According to Saudi Press Agency, the consultation seeks to support decision-making related to regulating auditing, inspection, and accreditation activities for personal data processing. It also aims to enhance compliance with the Personal Data Protection Law and its implementing regulations while strengthening public confidence in the services and products provided by data controllers and processors.
The draft guidelines include three documents: the Accreditation Certificate Standards Guide for Data Controllers and Processors, the Standards Guide for Licensing Personal Data Processing Audit and Inspection Activities, and the Standards Guide for Licensing Accreditation Certificate Activities for Data Controllers and Processors.
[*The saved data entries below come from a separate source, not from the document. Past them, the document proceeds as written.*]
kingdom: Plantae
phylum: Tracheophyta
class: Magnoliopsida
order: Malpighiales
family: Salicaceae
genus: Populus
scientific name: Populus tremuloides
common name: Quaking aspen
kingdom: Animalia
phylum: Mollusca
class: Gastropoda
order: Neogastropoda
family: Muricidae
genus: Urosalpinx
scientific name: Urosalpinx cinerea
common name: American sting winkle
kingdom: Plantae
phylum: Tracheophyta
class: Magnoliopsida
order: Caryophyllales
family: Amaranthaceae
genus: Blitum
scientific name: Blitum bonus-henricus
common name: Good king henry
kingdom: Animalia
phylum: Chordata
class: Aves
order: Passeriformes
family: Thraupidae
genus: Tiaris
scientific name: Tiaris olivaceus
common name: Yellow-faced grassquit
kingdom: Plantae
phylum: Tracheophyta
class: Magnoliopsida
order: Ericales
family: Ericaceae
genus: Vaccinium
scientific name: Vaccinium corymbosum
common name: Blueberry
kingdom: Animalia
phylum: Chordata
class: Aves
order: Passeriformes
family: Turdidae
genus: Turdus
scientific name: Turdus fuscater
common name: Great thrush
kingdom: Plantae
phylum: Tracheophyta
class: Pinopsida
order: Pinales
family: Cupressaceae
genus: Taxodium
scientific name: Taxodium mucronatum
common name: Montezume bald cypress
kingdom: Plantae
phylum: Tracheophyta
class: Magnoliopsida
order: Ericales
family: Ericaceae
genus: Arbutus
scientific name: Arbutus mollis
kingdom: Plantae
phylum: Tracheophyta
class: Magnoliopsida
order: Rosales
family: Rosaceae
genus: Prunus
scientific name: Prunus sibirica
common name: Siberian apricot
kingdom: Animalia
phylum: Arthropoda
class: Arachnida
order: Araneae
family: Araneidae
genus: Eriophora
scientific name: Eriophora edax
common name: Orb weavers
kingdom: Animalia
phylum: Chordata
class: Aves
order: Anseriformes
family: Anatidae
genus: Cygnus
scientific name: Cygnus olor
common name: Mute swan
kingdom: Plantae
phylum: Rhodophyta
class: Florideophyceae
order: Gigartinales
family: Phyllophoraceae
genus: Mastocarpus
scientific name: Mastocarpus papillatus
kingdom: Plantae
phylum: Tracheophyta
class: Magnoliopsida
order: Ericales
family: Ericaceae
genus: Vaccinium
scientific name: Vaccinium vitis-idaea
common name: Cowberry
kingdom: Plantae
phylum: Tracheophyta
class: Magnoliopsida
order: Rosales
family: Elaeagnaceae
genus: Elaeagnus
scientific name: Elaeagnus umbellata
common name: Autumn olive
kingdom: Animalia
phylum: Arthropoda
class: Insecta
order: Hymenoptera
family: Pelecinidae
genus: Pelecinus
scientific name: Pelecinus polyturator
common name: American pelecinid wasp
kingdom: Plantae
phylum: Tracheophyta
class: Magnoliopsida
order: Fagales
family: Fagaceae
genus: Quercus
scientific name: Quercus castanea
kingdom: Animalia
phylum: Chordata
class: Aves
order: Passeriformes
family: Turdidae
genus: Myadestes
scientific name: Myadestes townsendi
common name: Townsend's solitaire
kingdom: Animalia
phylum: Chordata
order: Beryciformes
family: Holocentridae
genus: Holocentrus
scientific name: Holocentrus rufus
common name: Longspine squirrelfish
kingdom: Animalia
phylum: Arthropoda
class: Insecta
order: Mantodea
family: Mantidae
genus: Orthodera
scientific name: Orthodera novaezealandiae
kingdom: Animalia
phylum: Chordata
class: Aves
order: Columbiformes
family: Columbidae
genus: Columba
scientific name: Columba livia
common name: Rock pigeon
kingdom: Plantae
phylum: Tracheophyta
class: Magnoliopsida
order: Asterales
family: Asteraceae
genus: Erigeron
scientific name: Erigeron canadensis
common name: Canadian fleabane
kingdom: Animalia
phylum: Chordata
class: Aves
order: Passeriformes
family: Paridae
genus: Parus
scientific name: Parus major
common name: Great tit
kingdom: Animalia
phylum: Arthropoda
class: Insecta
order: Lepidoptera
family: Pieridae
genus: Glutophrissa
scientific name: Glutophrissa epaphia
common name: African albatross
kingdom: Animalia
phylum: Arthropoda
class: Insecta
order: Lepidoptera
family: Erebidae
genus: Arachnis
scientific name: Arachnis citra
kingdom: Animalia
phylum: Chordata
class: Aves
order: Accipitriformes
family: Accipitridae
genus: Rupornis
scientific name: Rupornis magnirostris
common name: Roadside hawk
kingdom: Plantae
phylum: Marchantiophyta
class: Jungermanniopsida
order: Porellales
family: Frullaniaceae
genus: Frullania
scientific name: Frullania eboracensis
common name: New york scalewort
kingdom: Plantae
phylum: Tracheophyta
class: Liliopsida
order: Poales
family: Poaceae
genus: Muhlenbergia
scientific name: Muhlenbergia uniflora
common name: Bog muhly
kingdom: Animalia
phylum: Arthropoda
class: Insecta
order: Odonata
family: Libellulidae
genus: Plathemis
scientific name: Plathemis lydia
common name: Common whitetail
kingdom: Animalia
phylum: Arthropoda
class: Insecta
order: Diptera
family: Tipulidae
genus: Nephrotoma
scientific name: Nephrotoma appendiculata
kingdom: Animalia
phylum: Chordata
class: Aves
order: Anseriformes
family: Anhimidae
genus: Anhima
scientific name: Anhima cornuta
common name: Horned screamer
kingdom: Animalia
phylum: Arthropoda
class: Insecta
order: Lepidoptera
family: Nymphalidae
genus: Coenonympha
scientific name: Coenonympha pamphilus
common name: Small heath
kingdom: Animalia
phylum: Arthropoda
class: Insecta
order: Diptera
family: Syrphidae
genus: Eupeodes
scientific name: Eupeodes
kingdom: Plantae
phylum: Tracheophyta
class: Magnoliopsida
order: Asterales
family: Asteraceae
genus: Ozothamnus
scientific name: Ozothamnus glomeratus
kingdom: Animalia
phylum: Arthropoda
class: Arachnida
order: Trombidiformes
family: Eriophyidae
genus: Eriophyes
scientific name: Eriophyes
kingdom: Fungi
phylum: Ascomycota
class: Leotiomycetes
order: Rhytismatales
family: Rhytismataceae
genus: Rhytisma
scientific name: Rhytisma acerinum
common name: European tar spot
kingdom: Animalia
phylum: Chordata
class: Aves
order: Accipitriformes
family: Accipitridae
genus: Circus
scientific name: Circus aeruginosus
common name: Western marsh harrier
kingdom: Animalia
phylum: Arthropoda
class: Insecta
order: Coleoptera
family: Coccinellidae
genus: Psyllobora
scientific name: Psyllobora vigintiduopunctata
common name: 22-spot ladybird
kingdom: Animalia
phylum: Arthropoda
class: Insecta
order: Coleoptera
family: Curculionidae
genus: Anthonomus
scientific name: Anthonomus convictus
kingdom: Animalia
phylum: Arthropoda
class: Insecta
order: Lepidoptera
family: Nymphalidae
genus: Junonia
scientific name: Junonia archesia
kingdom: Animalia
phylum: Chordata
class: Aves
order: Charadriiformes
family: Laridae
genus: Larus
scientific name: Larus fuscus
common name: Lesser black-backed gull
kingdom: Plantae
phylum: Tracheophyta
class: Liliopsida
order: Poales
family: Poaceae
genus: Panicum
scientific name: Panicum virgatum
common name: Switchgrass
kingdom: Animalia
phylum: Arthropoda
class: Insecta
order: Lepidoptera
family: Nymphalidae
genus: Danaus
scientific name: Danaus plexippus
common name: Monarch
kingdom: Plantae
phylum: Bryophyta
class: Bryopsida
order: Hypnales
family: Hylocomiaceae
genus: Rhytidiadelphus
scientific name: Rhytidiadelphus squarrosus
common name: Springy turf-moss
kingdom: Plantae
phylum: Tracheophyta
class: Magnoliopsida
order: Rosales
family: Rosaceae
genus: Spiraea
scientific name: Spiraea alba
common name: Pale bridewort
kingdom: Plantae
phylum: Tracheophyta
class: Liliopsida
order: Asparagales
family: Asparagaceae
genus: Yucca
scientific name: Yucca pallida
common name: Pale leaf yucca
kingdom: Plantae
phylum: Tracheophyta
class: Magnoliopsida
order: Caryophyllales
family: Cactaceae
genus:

The guidelines are based on the regulations issued by the competent authority governing these activities.
The Accreditation Certificate Standards Guide outlines the criteria for assessing compliance by data controllers and processors with the Personal Data Protection Law and its implementing regulations, contributing to higher compliance levels and stronger personal data protection practices.
Meanwhile, the guides for licensing audit, inspection, and accreditation certification activities define the standards and requirements that entities must meet to obtain licenses to carry out these activities. The objective is to ensure the competence of licensed entities and the quality of their services in auditing, inspection, and certification.
The guidelines also encourage entities subject to the Personal Data Protection Law to adopt practices that comply with the law, its implementing regulations, and related guidance issued by the competent authority, including appropriate safeguards for the transfer or disclosure of personal data outside the Kingdom. These measures are intended to improve compliance among data controllers and processors and reinforce public trust in services and products that rely on personal data.